**What you should do:** Exact copy, no pictures: repeat the data that follows.

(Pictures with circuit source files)

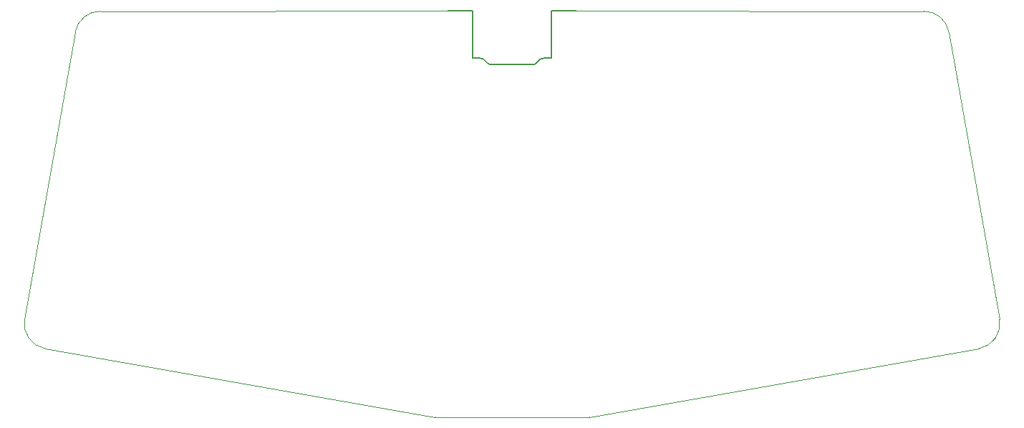
<source format=gbr>
%TF.GenerationSoftware,KiCad,Pcbnew,7.0.8*%
%TF.CreationDate,2023-12-09T20:05:49-06:00*%
%TF.ProjectId,lemmingz40,6c656d6d-696e-4677-9a34-302e6b696361,rev?*%
%TF.SameCoordinates,Original*%
%TF.FileFunction,Profile,NP*%
%FSLAX46Y46*%
G04 Gerber Fmt 4.6, Leading zero omitted, Abs format (unit mm)*
G04 Created by KiCad (PCBNEW 7.0.8) date 2023-12-09 20:05:49*
%MOMM*%
%LPD*%
G01*
G04 APERTURE LIST*
%TA.AperFunction,Profile*%
%ADD10C,0.050000*%
%TD*%
%TA.AperFunction,Profile*%
%ADD11C,0.100000*%
%TD*%
%TA.AperFunction,Profile*%
%ADD12C,0.150000*%
%TD*%
G04 APERTURE END LIST*
D10*
X43997311Y-34787537D02*
G75*
G03*
X41042889Y-37266595I29J-3000033D01*
G01*
X35055030Y-71225429D02*
X41042888Y-37266595D01*
X83515994Y-82816681D02*
X37488513Y-74700799D01*
X147894771Y-74700795D02*
X101867286Y-82816683D01*
D11*
X100280012Y-34754151D02*
X141385967Y-34787542D01*
D10*
X35055016Y-71225427D02*
G75*
G03*
X37488513Y-74700799I2954384J-520973D01*
G01*
D11*
X85040012Y-34754151D02*
X43997311Y-34787538D01*
D10*
X101346340Y-82862260D02*
X84036939Y-82862260D01*
X147894760Y-74700733D02*
G75*
G03*
X150328248Y-71225428I-520960J2954433D01*
G01*
X144340391Y-37266595D02*
X150328249Y-71225428D01*
X101346340Y-82862262D02*
G75*
G03*
X101867286Y-82816682I-40J3000262D01*
G01*
X144340388Y-37266596D02*
G75*
G03*
X141385967Y-34787542I-2954388J-520904D01*
G01*
X83515993Y-82816687D02*
G75*
G03*
X84036939Y-82862260I520807J2953087D01*
G01*
D12*
%TO.C,J1*%
X90209050Y-41104151D02*
X95110974Y-41104151D01*
X87990012Y-40354151D02*
X88910012Y-40354151D01*
X97330012Y-40354151D02*
X96410012Y-40354151D01*
X97330012Y-40354151D02*
X97330012Y-34754151D01*
X85040012Y-34754151D02*
X87990012Y-34754151D01*
X87990012Y-34754151D02*
X87990012Y-40354151D01*
X97330012Y-34754151D02*
X100280012Y-34754151D01*
X89628813Y-40769151D02*
G75*
G03*
X90209050Y-41104151I580237J335000D01*
G01*
X95110974Y-41104150D02*
G75*
G03*
X95691210Y-40769151I0J669999D01*
G01*
X96410012Y-40354152D02*
G75*
G03*
X95691212Y-40769151I0J-829999D01*
G01*
X89628813Y-40769151D02*
G75*
G03*
X88910012Y-40354151I-718801J-415000D01*
G01*
%TD*%
M02*

</source>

**Task response:**
<source format=gbr>
%TF.GenerationSoftware,KiCad,Pcbnew,7.0.8*%
%TF.CreationDate,2023-12-09T20:05:49-06:00*%
%TF.ProjectId,lemmingz40,6c656d6d-696e-4677-9a34-302e6b696361,rev?*%
%TF.SameCoordinates,Original*%
%TF.FileFunction,Profile,NP*%
%FSLAX46Y46*%
G04 Gerber Fmt 4.6, Leading zero omitted, Abs format (unit mm)*
G04 Created by KiCad (PCBNEW 7.0.8) date 2023-12-09 20:05:49*
%MOMM*%
%LPD*%
G01*
G04 APERTURE LIST*
%TA.AperFunction,Profile*%
%ADD10C,0.050000*%
%TD*%
%TA.AperFunction,Profile*%
%ADD11C,0.100000*%
%TD*%
%TA.AperFunction,Profile*%
%ADD12C,0.150000*%
%TD*%
G04 APERTURE END LIST*
D10*
X43997311Y-34787537D02*
G75*
G03*
X41042889Y-37266595I29J-3000033D01*
G01*
X35055030Y-71225429D02*
X41042888Y-37266595D01*
X83515994Y-82816681D02*
X37488513Y-74700799D01*
X147894771Y-74700795D02*
X101867286Y-82816683D01*
D11*
X100280012Y-34754151D02*
X141385967Y-34787542D01*
D10*
X35055016Y-71225427D02*
G75*
G03*
X37488513Y-74700799I2954384J-520973D01*
G01*
D11*
X85040012Y-34754151D02*
X43997311Y-34787538D01*
D10*
X101346340Y-82862260D02*
X84036939Y-82862260D01*
X147894760Y-74700733D02*
G75*
G03*
X150328248Y-71225428I-520960J2954433D01*
G01*
X144340391Y-37266595D02*
X150328249Y-71225428D01*
X101346340Y-82862262D02*
G75*
G03*
X101867286Y-82816682I-40J3000262D01*
G01*
X144340388Y-37266596D02*
G75*
G03*
X141385967Y-34787542I-2954388J-520904D01*
G01*
X83515993Y-82816687D02*
G75*
G03*
X84036939Y-82862260I520807J2953087D01*
G01*
D12*
%TO.C,J1*%
X90209050Y-41104151D02*
X95110974Y-41104151D01*
X87990012Y-40354151D02*
X88910012Y-40354151D01*
X97330012Y-40354151D02*
X96410012Y-40354151D01*
X97330012Y-40354151D02*
X97330012Y-34754151D01*
X85040012Y-34754151D02*
X87990012Y-34754151D01*
X87990012Y-34754151D02*
X87990012Y-40354151D01*
X97330012Y-34754151D02*
X100280012Y-34754151D01*
X89628813Y-40769151D02*
G75*
G03*
X90209050Y-41104151I580237J335000D01*
G01*
X95110974Y-41104150D02*
G75*
G03*
X95691210Y-40769151I0J669999D01*
G01*
X96410012Y-40354152D02*
G75*
G03*
X95691212Y-40769151I0J-829999D01*
G01*
X89628813Y-40769151D02*
G75*
G03*
X88910012Y-40354151I-718801J-415000D01*
G01*
%TD*%
M02*

</source>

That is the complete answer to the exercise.